Sección del documento ->
+===+
Cuando vivía en Colombia escuché una vez a un amigo cachaco (natural de Bogotá) contar el siguiente chiste, ejemplo del proverbial ingenio que tienen los colombianos para reírse de sus propias desgracias y que resume la tragedia que asola al país suramericano desde los albores de la historia: Cuando Dios creó el mundo, dice, decidió alumbrar una tierra bendecida por montañas, llanos y desiertos, productora de café, oro y esmeraldas, bañada por océanos y caudalosos ríos y en la que se erigirían, ante la envidia universal, ciudades coloniales de deslumbrante belleza. Ante las quejas del resto de los países por el trato favorable que se dispensaba a Colombia, Dios respondió: “No se preocupen. Para nivelar las cosas voy a llenarlo de colombianos”.
Siempre he pensado que aquel chiste, contado al calor del ron durante una parranda vallenata, no hacía justicia a un pueblo como el colombiano, hospitalario, cálido y amante de la vida y la fiesta. Colombia goza ahora de una inmejorable oportunidad para remediar las seculares carencias y desajustes que han alimentado una larga y aciaga cultura de la violencia que los “violentólogos” colombianos asemejan a las capas de una cebolla y que algunos remontan a la lejana Guerra de los Mil Días de finales del siglo XIX y principios del XX. Diez años después del fallido proceso de paz del Cagúan (1998-2002), el gobierno de Colombia volverá a sentarse en la mesa de negociación con las Fuerzas Armadas Revolucionarias de Colombia (FARC), una de las guerrillas más antiguas del mundo, para intentar poner fin a un conflicto armado que ha sembrado el país de muertos y malgastado los enormes recursos económicos y humanos del país.
Aunque las FARC acudirán a la mesa militarmente debilitadas y diezmadas por las deserciones, el presidente Juan Manuel Santos ha advertido que el camino no será fácil. La desconfianza de la mayoría de los colombianos hacia una guerrilla que no ha dudado en utilizar el secuestro, los coches bombas indiscriminados en las ciudades y el narcotráfico para intentar doblegar al Estado es profunda. La guerrilla esta vez ha dado muestras de realismo práctico y parece consciente del arcaísmo que supone su mera existencia en un país que bien podría convertirse en uno de los más prósperos de Latinoamérica. Prueba de que los tiempos son otros, el gobierno supuestamente de derechas de Santos ha aprobado una ley de restitución de tierras y de reparación a las víctimas del conflicto, una vieja demanda de una guerrilla supuestamente de izquierdas. Quedan sobre el tapete escollos muy difíciles: el narcotráfico (Estados Unidos, el mayor consumidor de cocaína del mundo, tiene su responsabilidad en el conflicto), la resistencia de los sectores conservadores del establecimiento de Bogotá a la paz (“sin guerrilla, el presupuesto nacional cambia de prioridades”, escribe Alfredo Molano en El Espectador), el paramilitarismo o la futura desmovilización de los combatientes.
+===+
Datos extraídos ->
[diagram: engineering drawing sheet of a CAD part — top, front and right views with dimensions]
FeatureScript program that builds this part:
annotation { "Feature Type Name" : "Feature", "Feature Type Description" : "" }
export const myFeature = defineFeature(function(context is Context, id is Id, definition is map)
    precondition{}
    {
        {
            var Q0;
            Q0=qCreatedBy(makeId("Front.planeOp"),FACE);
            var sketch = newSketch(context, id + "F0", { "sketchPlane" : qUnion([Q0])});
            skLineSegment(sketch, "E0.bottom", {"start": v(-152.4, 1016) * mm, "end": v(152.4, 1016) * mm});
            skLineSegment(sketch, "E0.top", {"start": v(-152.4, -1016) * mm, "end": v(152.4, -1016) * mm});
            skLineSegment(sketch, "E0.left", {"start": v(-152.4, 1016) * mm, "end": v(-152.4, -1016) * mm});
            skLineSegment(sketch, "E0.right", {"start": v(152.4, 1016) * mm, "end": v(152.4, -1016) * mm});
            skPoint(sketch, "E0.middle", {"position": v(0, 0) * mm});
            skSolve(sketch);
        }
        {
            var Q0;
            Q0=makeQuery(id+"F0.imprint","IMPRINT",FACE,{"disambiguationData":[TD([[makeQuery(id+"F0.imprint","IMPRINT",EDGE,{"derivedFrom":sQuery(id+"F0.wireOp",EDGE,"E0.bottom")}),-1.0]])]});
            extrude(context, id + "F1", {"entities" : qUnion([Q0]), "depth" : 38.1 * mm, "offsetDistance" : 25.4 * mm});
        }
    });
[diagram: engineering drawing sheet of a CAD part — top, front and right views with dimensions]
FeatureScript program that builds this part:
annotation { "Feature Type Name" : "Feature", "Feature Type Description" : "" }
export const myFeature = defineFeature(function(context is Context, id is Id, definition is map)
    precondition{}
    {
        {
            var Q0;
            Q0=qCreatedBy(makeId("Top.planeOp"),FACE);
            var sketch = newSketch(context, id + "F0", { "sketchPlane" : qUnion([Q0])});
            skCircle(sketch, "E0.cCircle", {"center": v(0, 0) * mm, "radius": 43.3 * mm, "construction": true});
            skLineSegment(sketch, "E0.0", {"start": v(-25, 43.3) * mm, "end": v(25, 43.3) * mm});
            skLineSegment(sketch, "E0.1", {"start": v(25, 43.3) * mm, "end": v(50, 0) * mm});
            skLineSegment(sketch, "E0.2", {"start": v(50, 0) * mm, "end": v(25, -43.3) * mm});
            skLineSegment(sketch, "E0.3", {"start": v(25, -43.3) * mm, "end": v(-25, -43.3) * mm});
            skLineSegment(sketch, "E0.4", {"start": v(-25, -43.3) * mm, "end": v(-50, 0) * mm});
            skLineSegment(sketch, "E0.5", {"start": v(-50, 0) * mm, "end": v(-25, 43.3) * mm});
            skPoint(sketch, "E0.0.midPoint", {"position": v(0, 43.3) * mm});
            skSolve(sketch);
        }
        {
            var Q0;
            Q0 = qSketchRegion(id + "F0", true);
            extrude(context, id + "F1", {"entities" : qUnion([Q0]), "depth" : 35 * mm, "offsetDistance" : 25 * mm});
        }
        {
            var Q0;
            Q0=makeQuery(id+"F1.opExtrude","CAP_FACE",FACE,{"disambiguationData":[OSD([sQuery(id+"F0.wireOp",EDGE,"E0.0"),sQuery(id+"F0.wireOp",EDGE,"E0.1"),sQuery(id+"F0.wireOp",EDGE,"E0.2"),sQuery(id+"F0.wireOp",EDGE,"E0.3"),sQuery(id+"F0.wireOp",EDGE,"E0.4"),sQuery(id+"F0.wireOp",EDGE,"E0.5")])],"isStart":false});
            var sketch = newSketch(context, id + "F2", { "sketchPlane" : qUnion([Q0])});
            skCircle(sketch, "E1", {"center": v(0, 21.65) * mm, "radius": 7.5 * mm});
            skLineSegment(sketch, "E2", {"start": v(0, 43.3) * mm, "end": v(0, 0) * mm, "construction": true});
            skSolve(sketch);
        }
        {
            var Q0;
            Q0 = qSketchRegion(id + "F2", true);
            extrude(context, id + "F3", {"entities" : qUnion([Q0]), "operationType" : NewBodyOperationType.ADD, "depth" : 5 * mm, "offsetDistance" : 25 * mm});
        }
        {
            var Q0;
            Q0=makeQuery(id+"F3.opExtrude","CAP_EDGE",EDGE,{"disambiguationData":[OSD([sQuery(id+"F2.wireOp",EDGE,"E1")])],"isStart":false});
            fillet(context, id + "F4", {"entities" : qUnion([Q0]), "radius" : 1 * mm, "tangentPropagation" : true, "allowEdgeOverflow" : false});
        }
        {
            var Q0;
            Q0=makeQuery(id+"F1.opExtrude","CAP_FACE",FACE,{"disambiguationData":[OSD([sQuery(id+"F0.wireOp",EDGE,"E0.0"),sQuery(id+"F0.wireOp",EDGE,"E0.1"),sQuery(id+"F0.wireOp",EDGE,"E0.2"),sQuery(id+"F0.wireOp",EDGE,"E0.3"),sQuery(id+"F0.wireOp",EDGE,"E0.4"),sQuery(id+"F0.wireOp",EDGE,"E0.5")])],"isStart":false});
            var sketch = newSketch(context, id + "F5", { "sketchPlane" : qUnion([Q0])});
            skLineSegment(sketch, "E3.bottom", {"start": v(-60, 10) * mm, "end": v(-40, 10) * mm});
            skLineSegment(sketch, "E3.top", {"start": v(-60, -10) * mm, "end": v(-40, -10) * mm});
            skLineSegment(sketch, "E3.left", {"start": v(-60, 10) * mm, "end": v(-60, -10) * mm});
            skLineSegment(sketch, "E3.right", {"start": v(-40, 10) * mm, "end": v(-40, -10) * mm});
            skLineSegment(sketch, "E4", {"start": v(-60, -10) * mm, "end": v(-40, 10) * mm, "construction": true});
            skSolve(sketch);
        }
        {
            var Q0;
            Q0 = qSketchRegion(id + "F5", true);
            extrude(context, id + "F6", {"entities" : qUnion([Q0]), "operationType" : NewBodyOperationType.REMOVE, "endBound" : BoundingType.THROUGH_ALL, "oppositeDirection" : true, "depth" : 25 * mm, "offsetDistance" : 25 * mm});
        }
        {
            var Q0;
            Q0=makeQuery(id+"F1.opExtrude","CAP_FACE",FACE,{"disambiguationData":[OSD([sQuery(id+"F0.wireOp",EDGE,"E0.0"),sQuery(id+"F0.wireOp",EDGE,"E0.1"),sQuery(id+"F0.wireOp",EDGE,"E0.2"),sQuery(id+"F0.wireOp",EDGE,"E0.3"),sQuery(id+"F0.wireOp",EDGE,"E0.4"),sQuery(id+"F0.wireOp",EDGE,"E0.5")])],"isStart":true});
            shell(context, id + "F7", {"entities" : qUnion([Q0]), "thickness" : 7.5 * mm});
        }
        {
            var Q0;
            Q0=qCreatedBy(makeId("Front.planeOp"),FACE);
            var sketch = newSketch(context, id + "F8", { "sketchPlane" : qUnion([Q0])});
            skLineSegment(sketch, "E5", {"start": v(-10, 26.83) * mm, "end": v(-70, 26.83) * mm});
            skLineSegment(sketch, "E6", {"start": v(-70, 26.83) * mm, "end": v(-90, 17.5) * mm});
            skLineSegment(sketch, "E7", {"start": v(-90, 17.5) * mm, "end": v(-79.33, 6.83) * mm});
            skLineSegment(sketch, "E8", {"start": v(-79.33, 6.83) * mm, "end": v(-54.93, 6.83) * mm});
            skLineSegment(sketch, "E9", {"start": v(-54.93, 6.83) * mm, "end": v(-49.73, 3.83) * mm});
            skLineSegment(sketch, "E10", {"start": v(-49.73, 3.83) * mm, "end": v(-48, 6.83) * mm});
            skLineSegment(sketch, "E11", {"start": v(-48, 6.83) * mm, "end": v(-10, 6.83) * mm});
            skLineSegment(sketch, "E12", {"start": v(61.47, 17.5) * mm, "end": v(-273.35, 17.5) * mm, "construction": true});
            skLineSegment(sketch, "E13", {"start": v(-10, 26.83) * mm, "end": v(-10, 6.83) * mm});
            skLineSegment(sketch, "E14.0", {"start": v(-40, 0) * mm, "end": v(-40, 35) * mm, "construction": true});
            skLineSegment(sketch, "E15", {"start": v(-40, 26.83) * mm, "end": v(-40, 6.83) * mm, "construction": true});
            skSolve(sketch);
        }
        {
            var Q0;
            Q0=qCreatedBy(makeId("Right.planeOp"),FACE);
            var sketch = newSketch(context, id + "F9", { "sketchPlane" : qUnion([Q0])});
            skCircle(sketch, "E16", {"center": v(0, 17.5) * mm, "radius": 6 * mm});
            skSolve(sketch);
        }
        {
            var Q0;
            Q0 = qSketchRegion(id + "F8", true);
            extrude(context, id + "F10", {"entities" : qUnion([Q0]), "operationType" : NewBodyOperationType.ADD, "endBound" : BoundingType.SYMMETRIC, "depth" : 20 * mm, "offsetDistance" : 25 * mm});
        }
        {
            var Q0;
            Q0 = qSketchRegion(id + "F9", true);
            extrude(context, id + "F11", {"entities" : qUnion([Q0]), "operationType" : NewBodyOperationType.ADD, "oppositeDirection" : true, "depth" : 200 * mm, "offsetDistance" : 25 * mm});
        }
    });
+===+
Tarea pendiente ->
Traduce al inglés la siguiente oración de la sección del documento: «Aunque las FARC acudirán a la mesa militarmente debilitadas y diezmadas por las deserciones, el presidente Juan Manuel Santos ha advertido que el camino no será fácil».

Solución desarrollada ->
Although the FARC will come to the table militarily weakened and decimated by desertions, President Juan Manuel Santos has warned that the road will not be easy.